In the ConcurrentHashMap
implementation, this is handled by counting the size of each stripe. Size increments are guarded by that stripe’s lock.
When size()
is invoked, all the stripes’ sizes are summed. This is more performant than counting all objects from scratch and yet, preserves scalability.
Alternatives to exclusive locks
Other means of optimizing contended locks is by using different means for synchronization:
- Delegating thread-safety to concurrent collections
- Using read-write locks
- Using immutable objects & atomic variables
Read-write locks allow multiple readers & a single writer for a given synchronized block.
When a collection is more often read, than written, this provides better concurrency than the synchronized
keyword.
When a collections is written once & read-only, using an immutable object offers the best concurrency.
When you have hot fields, they can be optimized by using atomic variables. They are better than synchronizing the hot fields as they use lower-level synchronization mechanisms. Removing hot fields altogether will improve scalability even more.
Monitoring CPU utilization
When looking for performance improvements, you can see how much your multi-threaded program utilizes the CPUs.
If the CPUs are asymmetrically utilized, this indicates some bottleneck in your code. Here are some potential reasons:
- Insufficient load - try increasing the load on your system first to make sure it is fully saturated. This could be bottlenecked by the client system causing the load.
- I/O Bound - your code might be waiting on external resources
- Externally bound - your application might be blocked waiting on external web services or a database
- Lock contention - your application might be bottlenecked by “hot locks”. This can be additionally monitored by a profiler, showing which locks are contended a lot.
If your application is keeping your CPUs sufficiently utilized, you can monitor if adding additional CPUs will improve performance.
Just say no to object pooling
Object pooling is a technique where instead of deallocating objects, you recycle them into a pool, where they can be reclaimed.
This was used as a performance optimization when garbage collection was expensive. Nowadays, it isn’t and this shouldn’t be used.
It is more complex and it also degrades performance for small & medium objects.

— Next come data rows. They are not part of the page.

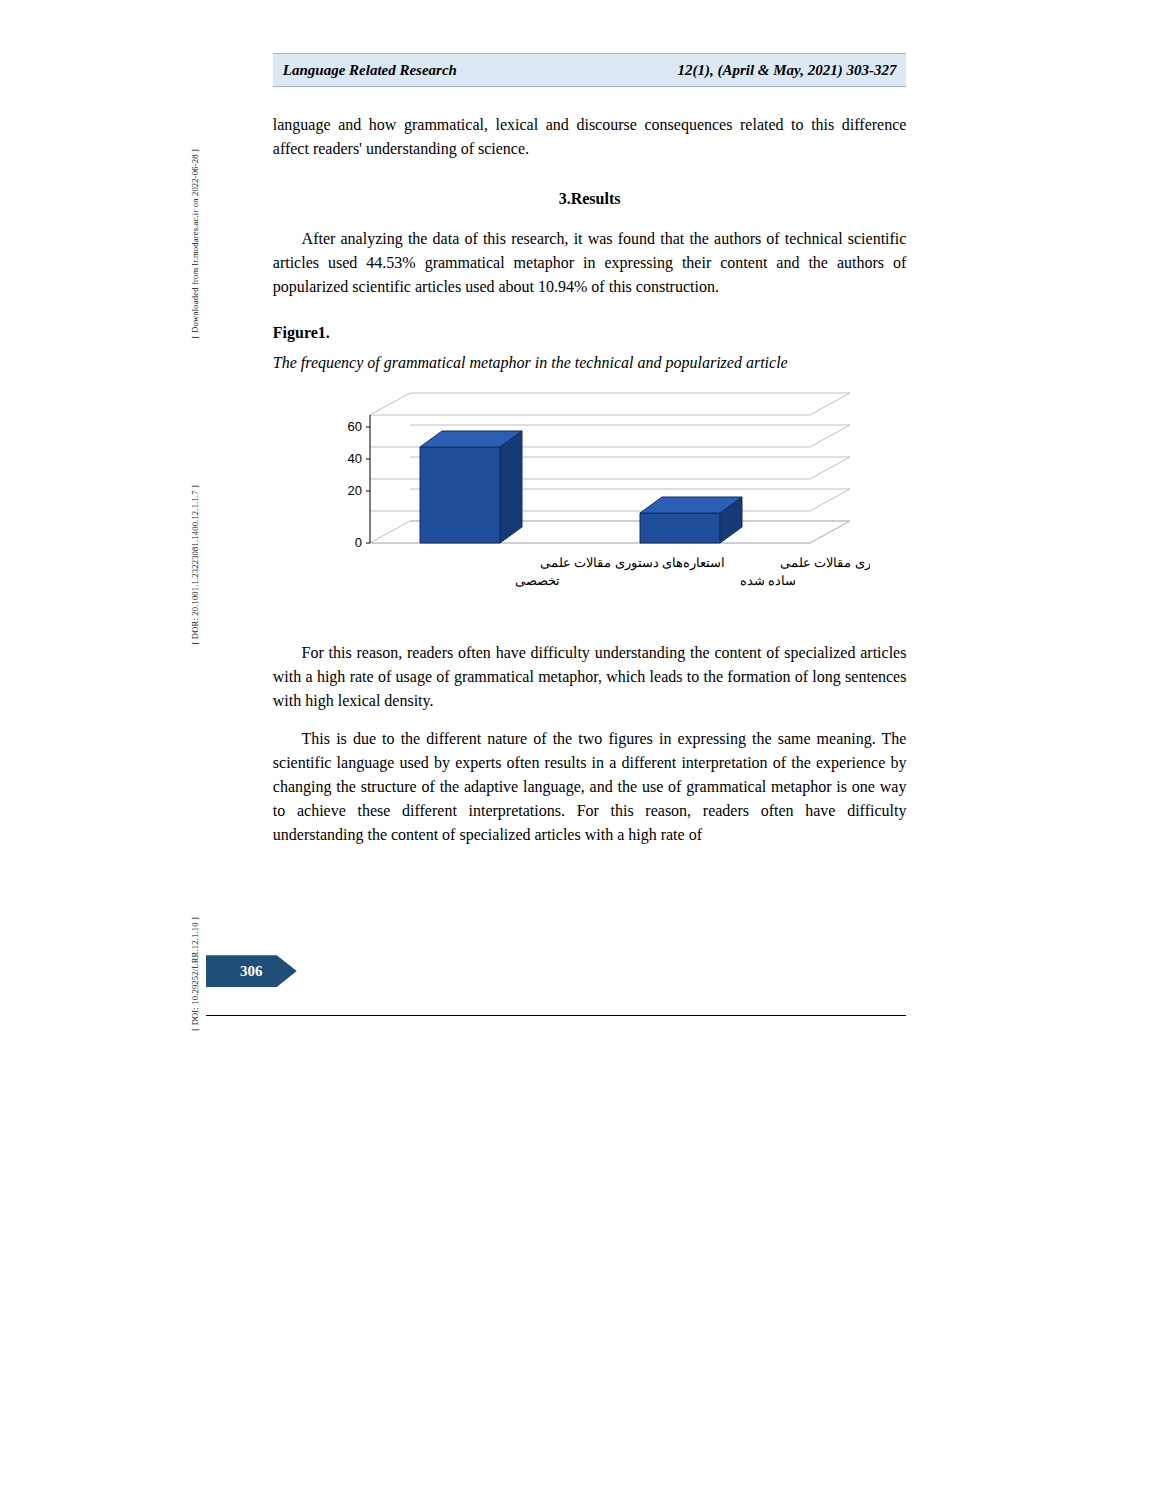[ Downloaded from lr.modares.ac.ir on 2022-06-28 ]
[ DOR: 20.1001.1.23223081.1400.12.1.1.7 ]
[ DOI: 10.29252/LRR.12.1.10 ]
Language Related Research 12(1), (April & May, 2021) 303-327
language and how grammatical, lexical and discourse consequences related to this difference affect readers' understanding of science.
3.Results
After analyzing the data of this research, it was found that the authors of technical scientific articles used 44.53% grammatical metaphor in expressing their content and the authors of popularized scientific articles used about 10.94% of this construction.
Figure1.
The frequency of grammatical metaphor in the technical and popularized article
60 40 20 0 استعاره‌های دستوری مقالات علمی تخصصی استعاره‌های دستوری مقالات علمی ساده شده
For this reason, readers often have difficulty understanding the content of specialized articles with a high rate of usage of grammatical metaphor, which leads to the formation of long sentences with high lexical density.
This is due to the different nature of the two figures in expressing the same meaning. The scientific language used by experts often results in a different interpretation of the experience by changing the structure of the adaptive language, and the use of grammatical metaphor is one way to achieve these different interpretations. For this reason, readers often have difficulty understanding the content of specialized articles with a high rate of
306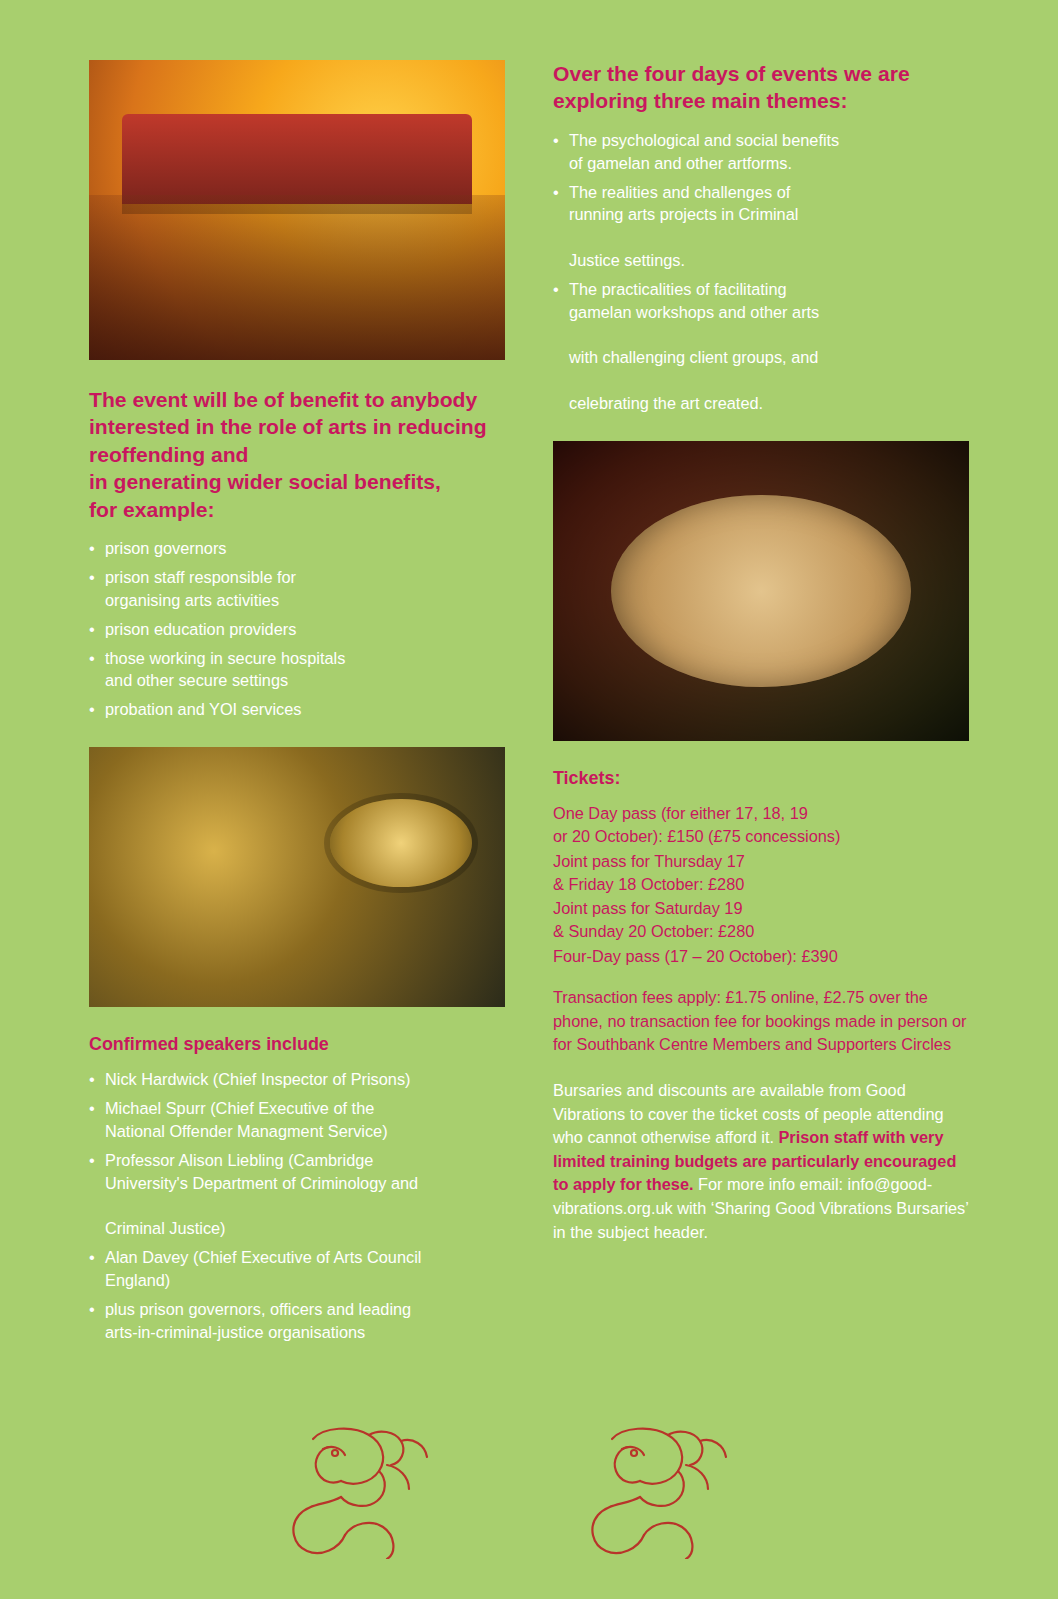The event will be of benefit to anybody interested in the role of arts in reducing reoffending and
in generating wider social benefits,
for example:
prison governors
prison staff responsible for
organising arts activities
prison education providers
those working in secure hospitals
and other secure settings
probation and YOI services
Confirmed speakers include
Nick Hardwick (Chief Inspector of Prisons)
Michael Spurr (Chief Executive of the
National Offender Managment Service)
Professor Alison Liebling (Cambridge
University's Department of Criminology and
Criminal Justice)
Alan Davey (Chief Executive of Arts Council
England)
plus prison governors, officers and leading
arts-in-criminal-justice organisations
Over the four days of events we are exploring three main themes:
The psychological and social benefits
of gamelan and other artforms.
The realities and challenges of
running arts projects in Criminal
Justice settings.
The practicalities of facilitating
gamelan workshops and other arts
with challenging client groups, and
celebrating the art created.
Tickets:
One Day pass (for either 17, 18, 19
or 20 October): £150 (£75 concessions)
Joint pass for Thursday 17
& Friday 18 October: £280
Joint pass for Saturday 19
& Sunday 20 October: £280
Four-Day pass (17 – 20 October): £390
Transaction fees apply: £1.75 online, £2.75 over the phone, no transaction fee for bookings made in person or for Southbank Centre Members and Supporters Circles
Bursaries and discounts are available from Good Vibrations to cover the ticket costs of people attending who cannot otherwise afford it. Prison staff with very limited training budgets are particularly encouraged to apply for these. For more info email: info@good-vibrations.org.uk with ‘Sharing Good Vibrations Bursaries’ in the subject header.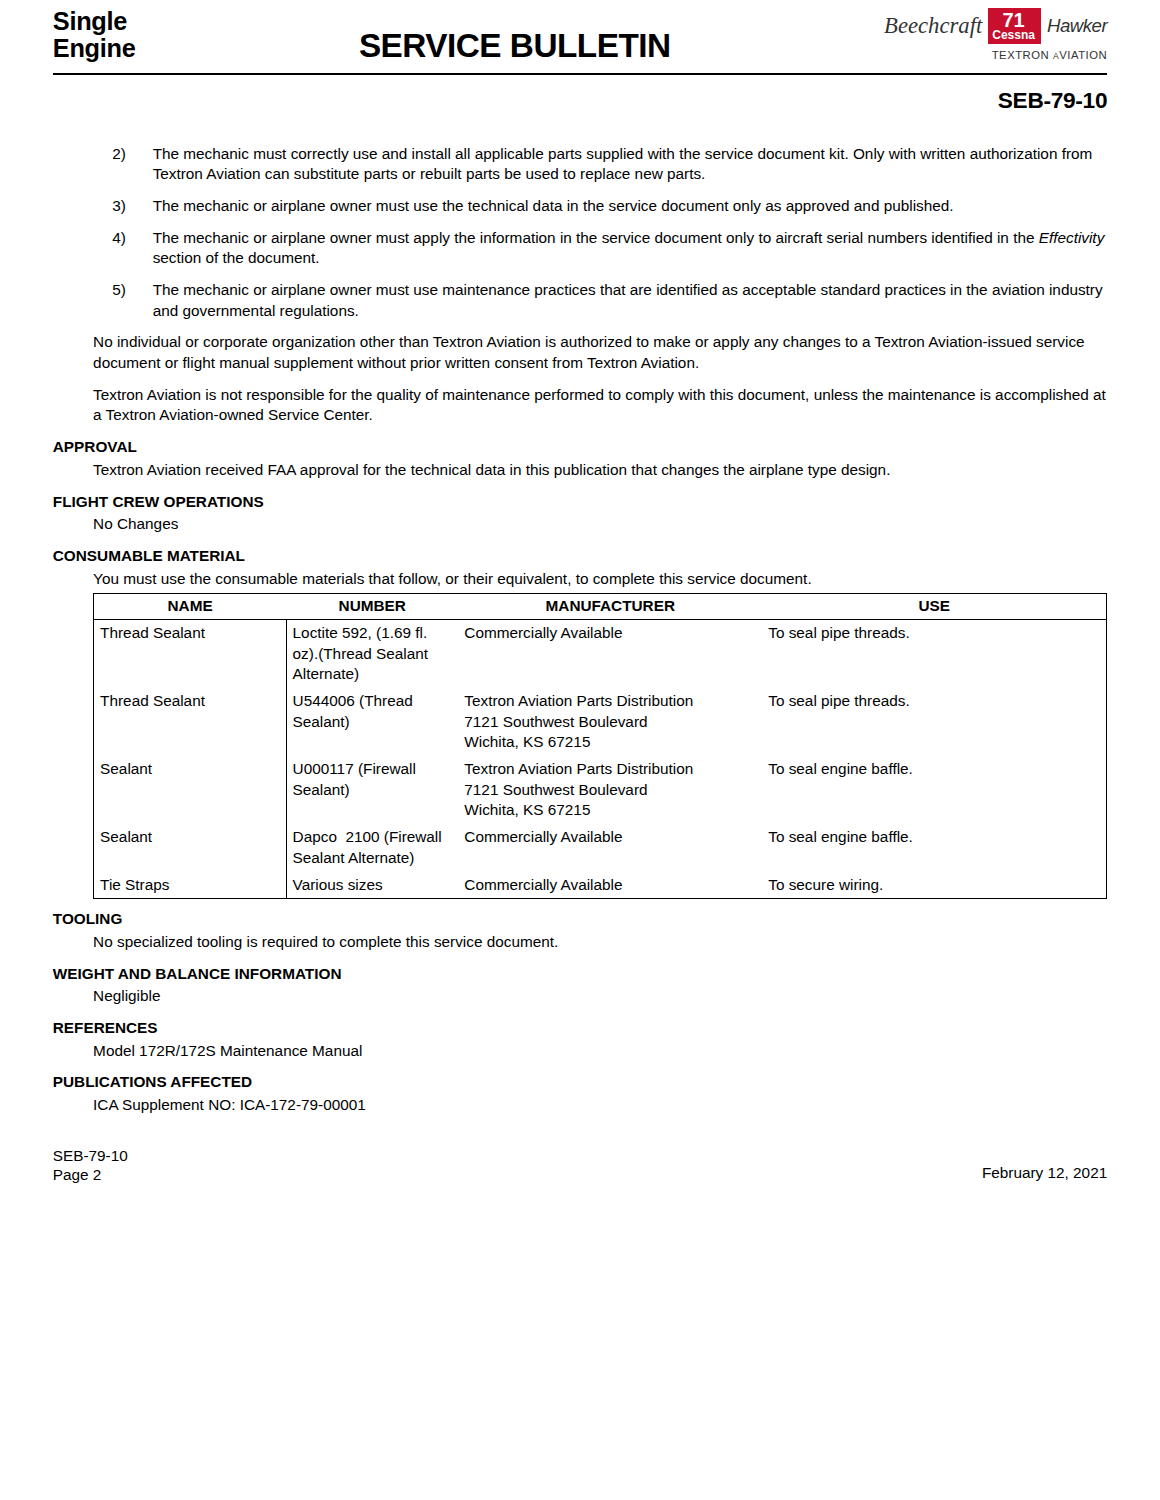Single
Engine
SERVICE BULLETIN
Beechcraft 71 Cessna Hawker
TEXTRON AVIATION
SEB-79-10
2) The mechanic must correctly use and install all applicable parts supplied with the service document kit. Only with written authorization from Textron Aviation can substitute parts or rebuilt parts be used to replace new parts.
3) The mechanic or airplane owner must use the technical data in the service document only as approved and published.
4) The mechanic or airplane owner must apply the information in the service document only to aircraft serial numbers identified in the Effectivity section of the document.
5) The mechanic or airplane owner must use maintenance practices that are identified as acceptable standard practices in the aviation industry and governmental regulations.
No individual or corporate organization other than Textron Aviation is authorized to make or apply any changes to a Textron Aviation-issued service document or flight manual supplement without prior written consent from Textron Aviation.
Textron Aviation is not responsible for the quality of maintenance performed to comply with this document, unless the maintenance is accomplished at a Textron Aviation-owned Service Center.
APPROVAL
Textron Aviation received FAA approval for the technical data in this publication that changes the airplane type design.
FLIGHT CREW OPERATIONS
No Changes
CONSUMABLE MATERIAL
You must use the consumable materials that follow, or their equivalent, to complete this service document.
| NAME | NUMBER | MANUFACTURER | USE |
| --- | --- | --- | --- |
| Thread Sealant | Loctite 592, (1.69 fl. oz).(Thread Sealant Alternate) | Commercially Available | To seal pipe threads. |
| Thread Sealant | U544006 (Thread Sealant) | Textron Aviation Parts Distribution 7121 Southwest Boulevard Wichita, KS 67215 | To seal pipe threads. |
| Sealant | U000117 (Firewall Sealant) | Textron Aviation Parts Distribution 7121 Southwest Boulevard Wichita, KS 67215 | To seal engine baffle. |
| Sealant | Dapco 2100 (Firewall Sealant Alternate) | Commercially Available | To seal engine baffle. |
| Tie Straps | Various sizes | Commercially Available | To secure wiring. |
TOOLING
No specialized tooling is required to complete this service document.
WEIGHT AND BALANCE INFORMATION
Negligible
REFERENCES
Model 172R/172S Maintenance Manual
PUBLICATIONS AFFECTED
ICA Supplement NO: ICA-172-79-00001
SEB-79-10
Page 2
February 12, 2021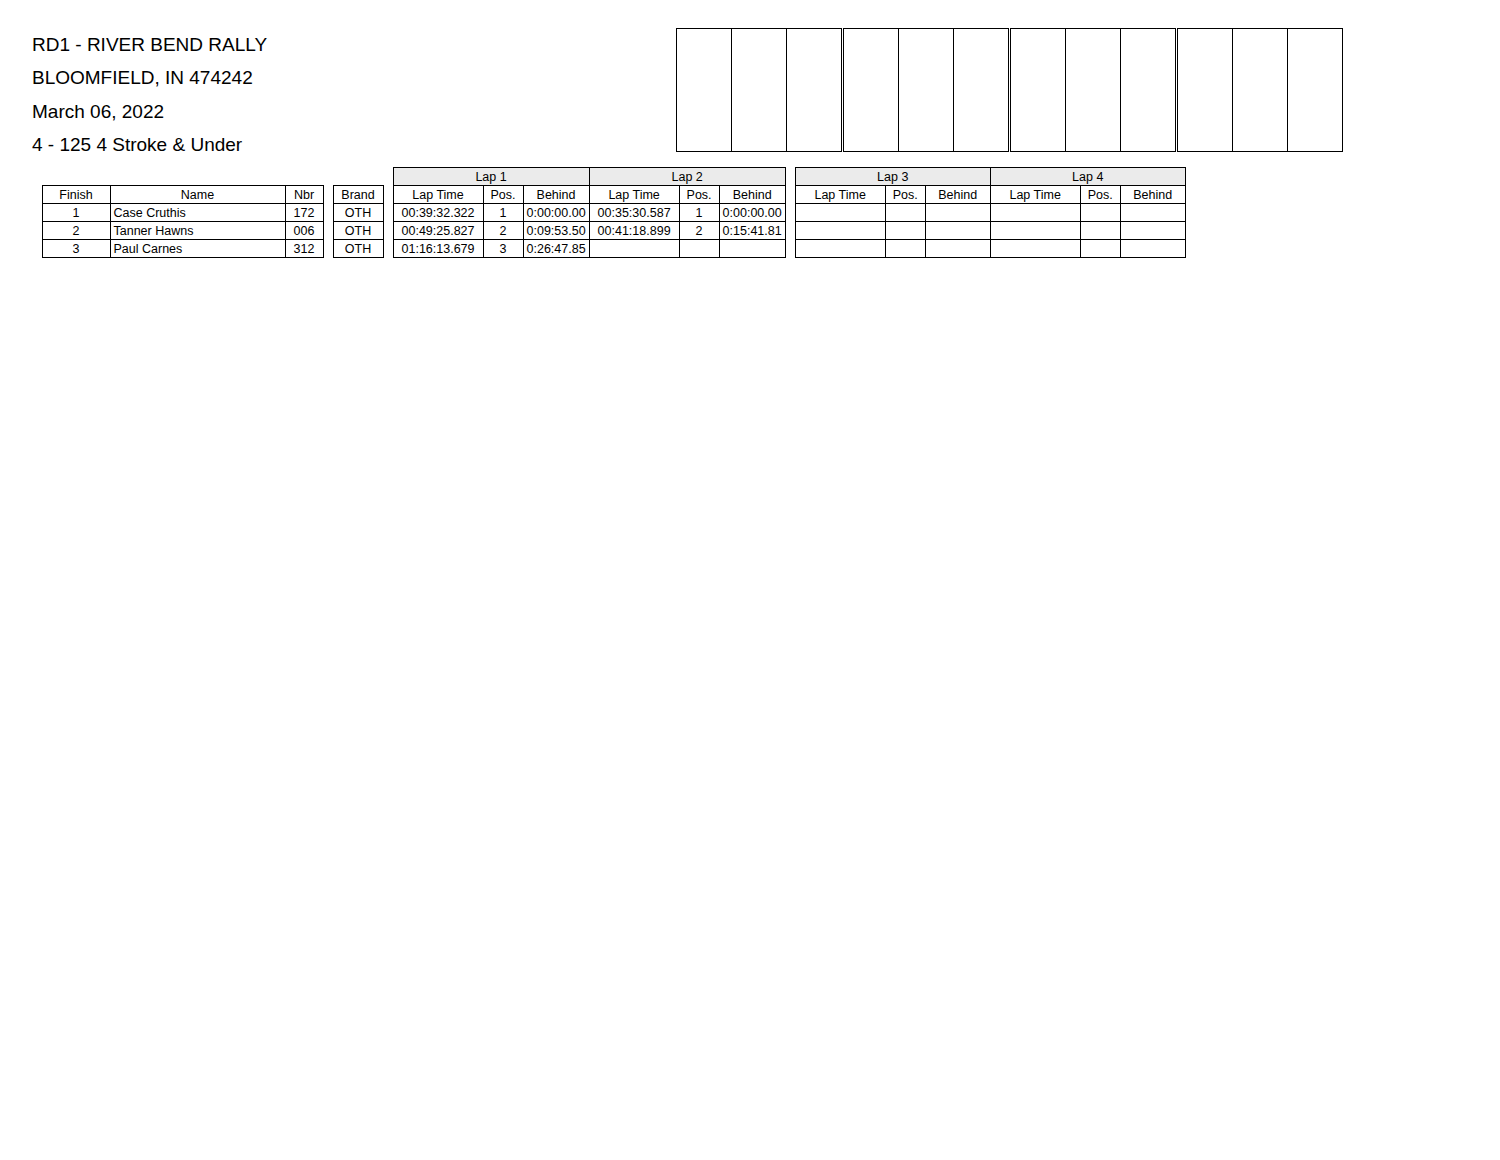RD1 - RIVER BEND RALLY
BLOOMFIELD, IN 474242
March 06, 2022
4 - 125 4 Stroke & Under
| | | | | | | | Lap 1 | Lap 2 | | Lap 3 | Lap 4 | |
| | Finish | Name | Nbr | | Brand | | Lap Time | Pos. | Behind | Lap Time | Pos. | Behind | | Lap Time | Pos. | Behind | Lap Time | Pos. | Behind | |
| | 1 | Case Cruthis | 172 | | OTH | | 00:39:32.322 | 1 | 0:00:00.00 | 00:35:30.587 | 1 | 0:00:00.00 | | | | | | | | |
| | 2 | Tanner Hawns | 006 | | OTH | | 00:49:25.827 | 2 | 0:09:53.50 | 00:41:18.899 | 2 | 0:15:41.81 | | | | | | | | |
| | 3 | Paul Carnes | 312 | | OTH | | 01:16:13.679 | 3 | 0:26:47.85 | | | | | | | | | | | |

It only makes sense for very large objects.
This technique, nowadays, makes sense in VERY constrained environments.
Example: Comparing Map performance
This simply shows that using the concurrent collections is better than using the synchronized versions:
The bottleneck with the synchronized collections is the lock contention imposed by using intrinsic locks.
Reducing context switch overhead
An example problem involving context switching is logging.
Many logging libraries are thin wrappers around println
utilities. This is an approach where each thread logs in its own context.
An alternative is to have a dedicated logging thread which solely logs incoming requests. All other threads append their messages to a blocking queue & continue their work. This is often more performant than the former approach as it involves less context switching.
When multiple threads are trying to write to stdout, they are all blocked on I/O & context switching occurs, waiting for the bounded resource. By having a dedicated background logging thread, it is only that thread which is blocked on the I/O. All other threads can continue its work.